==== Dataset

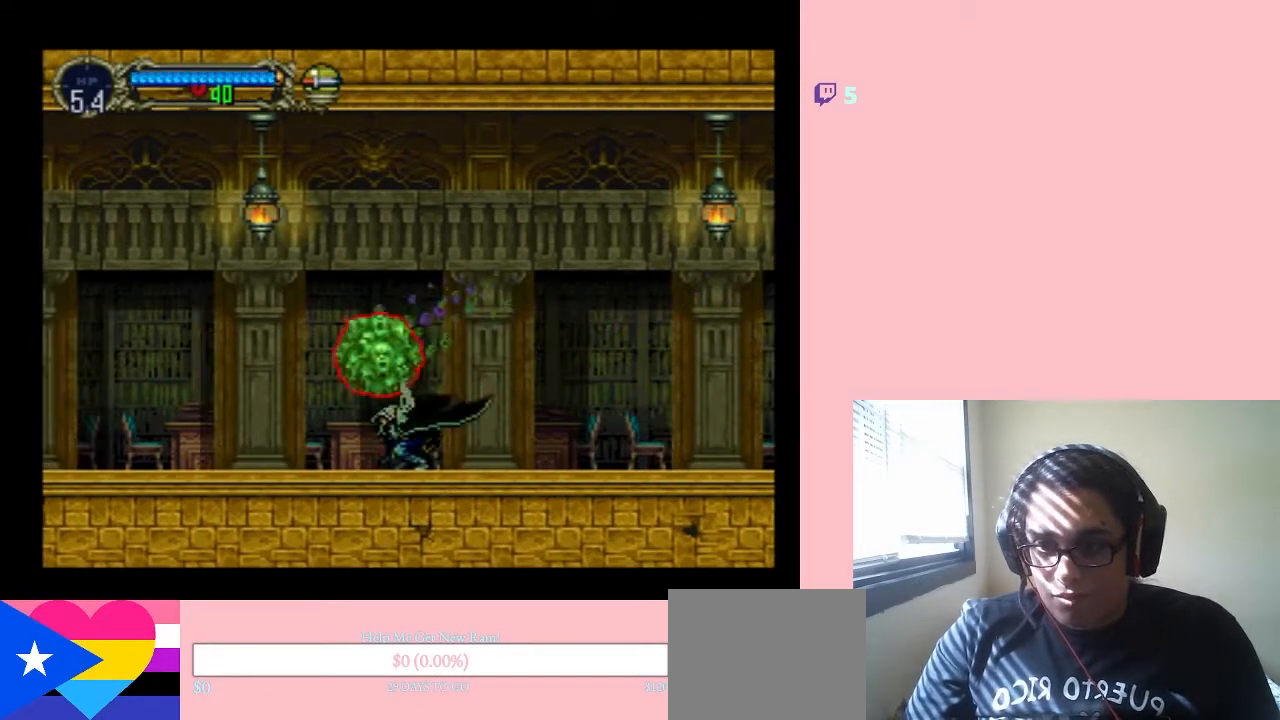
{"dt_ms": 500, "buttons": ["DPAD_DOWN", "DPAD_LEFT"], "left_stick": "center", "right_stick": "center", "events": [[400, "DPAD_LEFT", "down"], [500, "DPAD_DOWN", "down"]]}
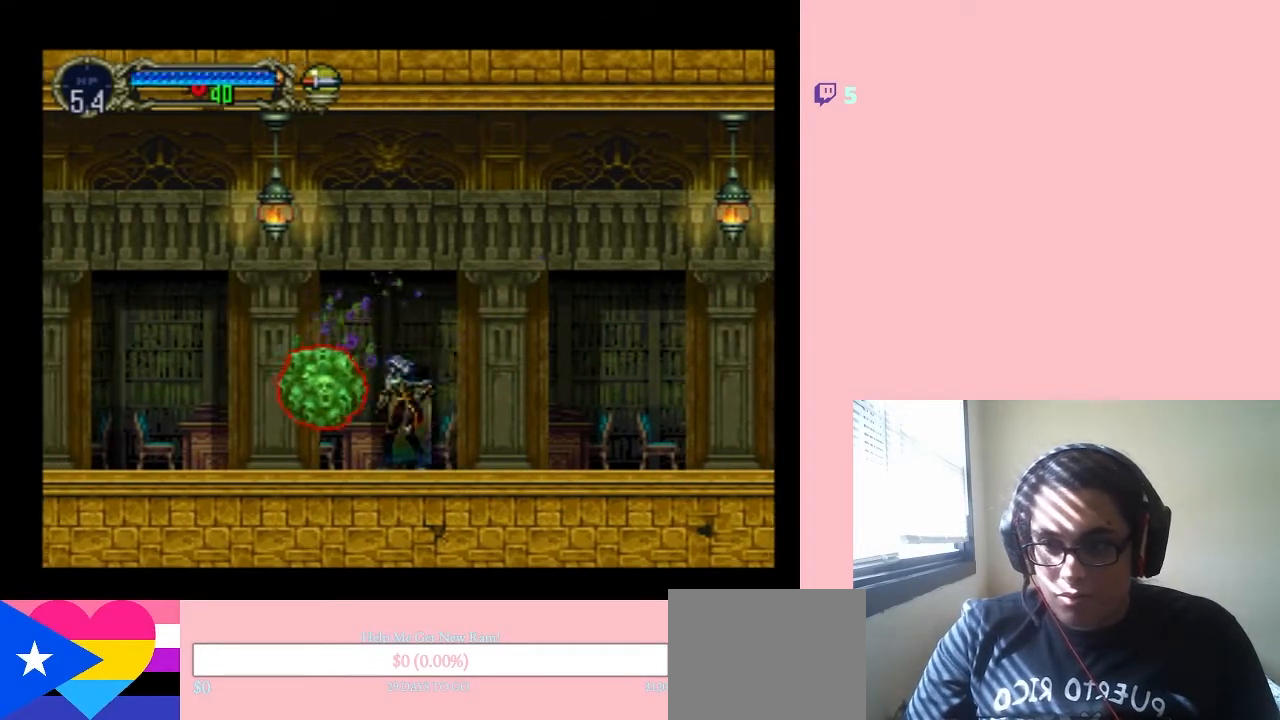
{"dt_ms": 500, "buttons": ["Y", "DPAD_DOWN"], "left_stick": "center", "right_stick": "center", "events": [[50, "DPAD_DOWN", "up"], [50, "DPAD_LEFT", "up"], [50, "DPAD_RIGHT", "down"], [167, "DPAD_RIGHT", "up"], [167, "DPAD_UP", "down"], [233, "DPAD_DOWN", "down"], [233, "DPAD_UP", "up"], [317, "Y", "down"]]}
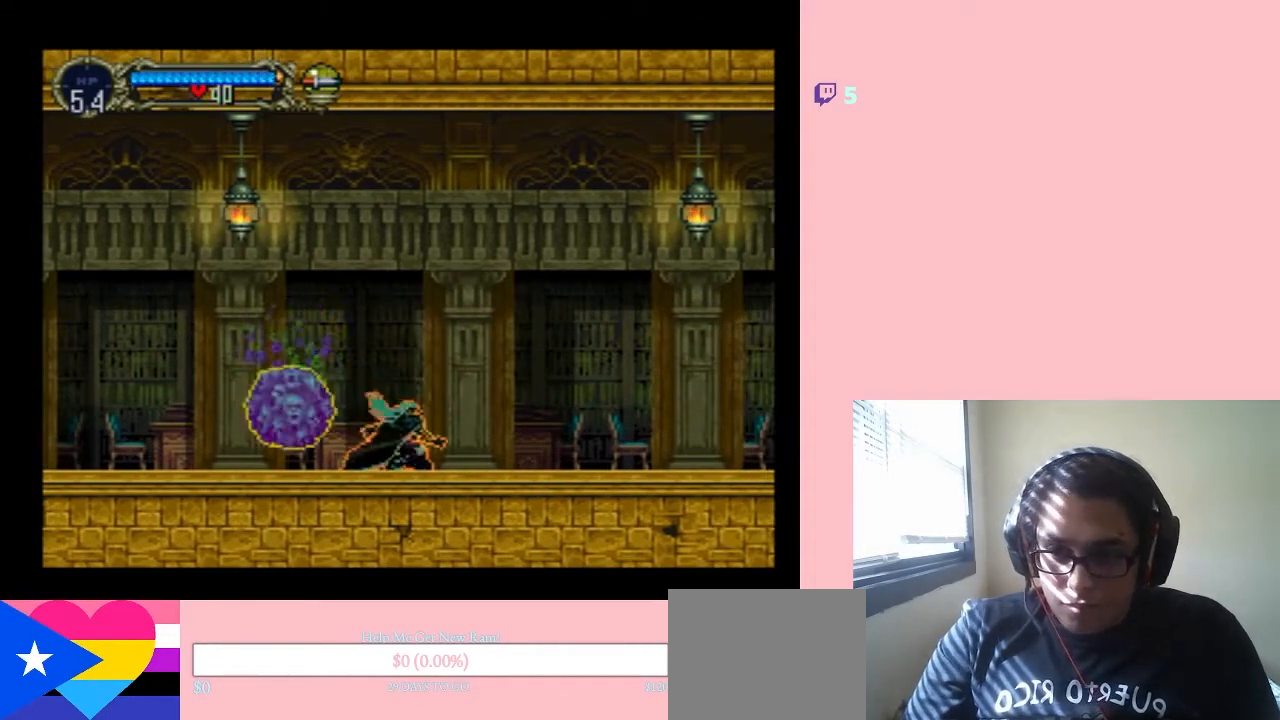
{"dt_ms": 500, "buttons": ["DPAD_RIGHT"], "left_stick": "center", "right_stick": "center", "events": [[67, "DPAD_DOWN", "up"], [133, "Y", "up"], [183, "DPAD_RIGHT", "down"]]}
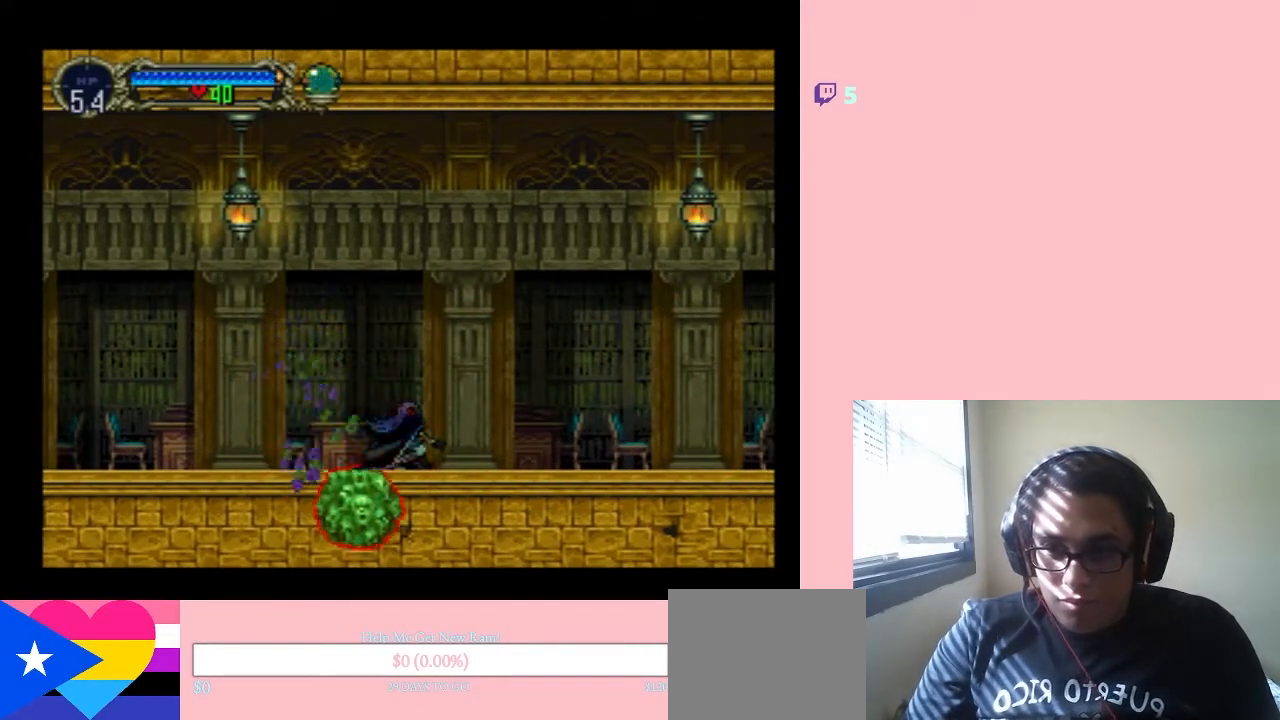
{"dt_ms": 500, "buttons": ["DPAD_RIGHT"], "left_stick": "center", "right_stick": "center", "events": [[50, "DPAD_RIGHT", "up"], [467, "DPAD_RIGHT", "down"]]}
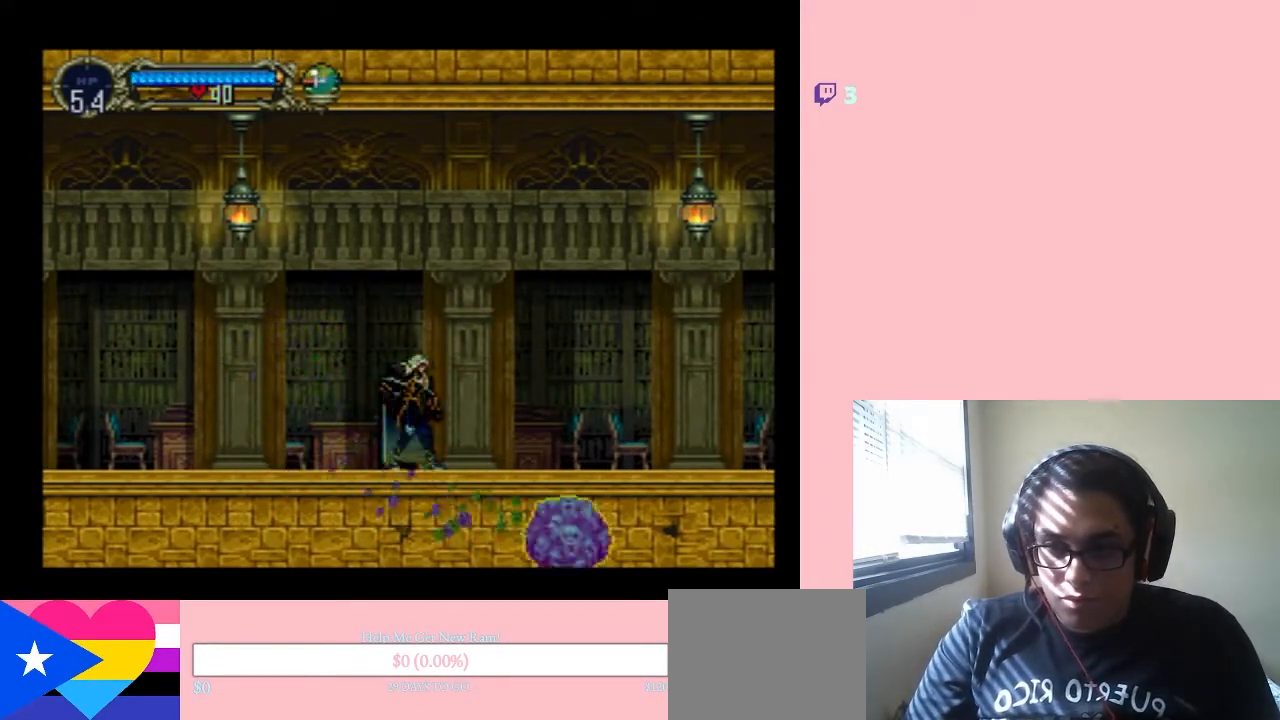
{"dt_ms": 500, "buttons": ["Y", "DPAD_DOWN"], "left_stick": "center", "right_stick": "center"}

========

§ **What you are asked to do**
For this exercise, copy the entries above exactly and skip any picture.

§ **Output of the exercise**
{"dt_ms": 500, "buttons": ["DPAD_DOWN", "DPAD_LEFT"], "left_stick": "center", "right_stick": "center", "events": [[400, "DPAD_LEFT", "down"], [500, "DPAD_DOWN", "down"]]}
{"dt_ms": 500, "buttons": ["Y", "DPAD_DOWN"], "left_stick": "center", "right_stick": "center", "events": [[50, "DPAD_DOWN", "up"], [50, "DPAD_LEFT", "up"], [50, "DPAD_RIGHT", "down"], [167, "DPAD_RIGHT", "up"], [167, "DPAD_UP", "down"], [233, "DPAD_DOWN", "down"], [233, "DPAD_UP", "up"], [317, "Y", "down"]]}
{"dt_ms": 500, "buttons": ["DPAD_RIGHT"], "left_stick": "center", "right_stick": "center", "events": [[67, "DPAD_DOWN", "up"], [133, "Y", "up"], [183, "DPAD_RIGHT", "down"]]}
{"dt_ms": 500, "buttons": ["DPAD_RIGHT"], "left_stick": "center", "right_stick": "center", "events": [[50, "DPAD_RIGHT", "up"], [467, "DPAD_RIGHT", "down"]]}
{"dt_ms": 500, "buttons": ["Y", "DPAD_DOWN"], "left_stick": "center", "right_stick": "center"}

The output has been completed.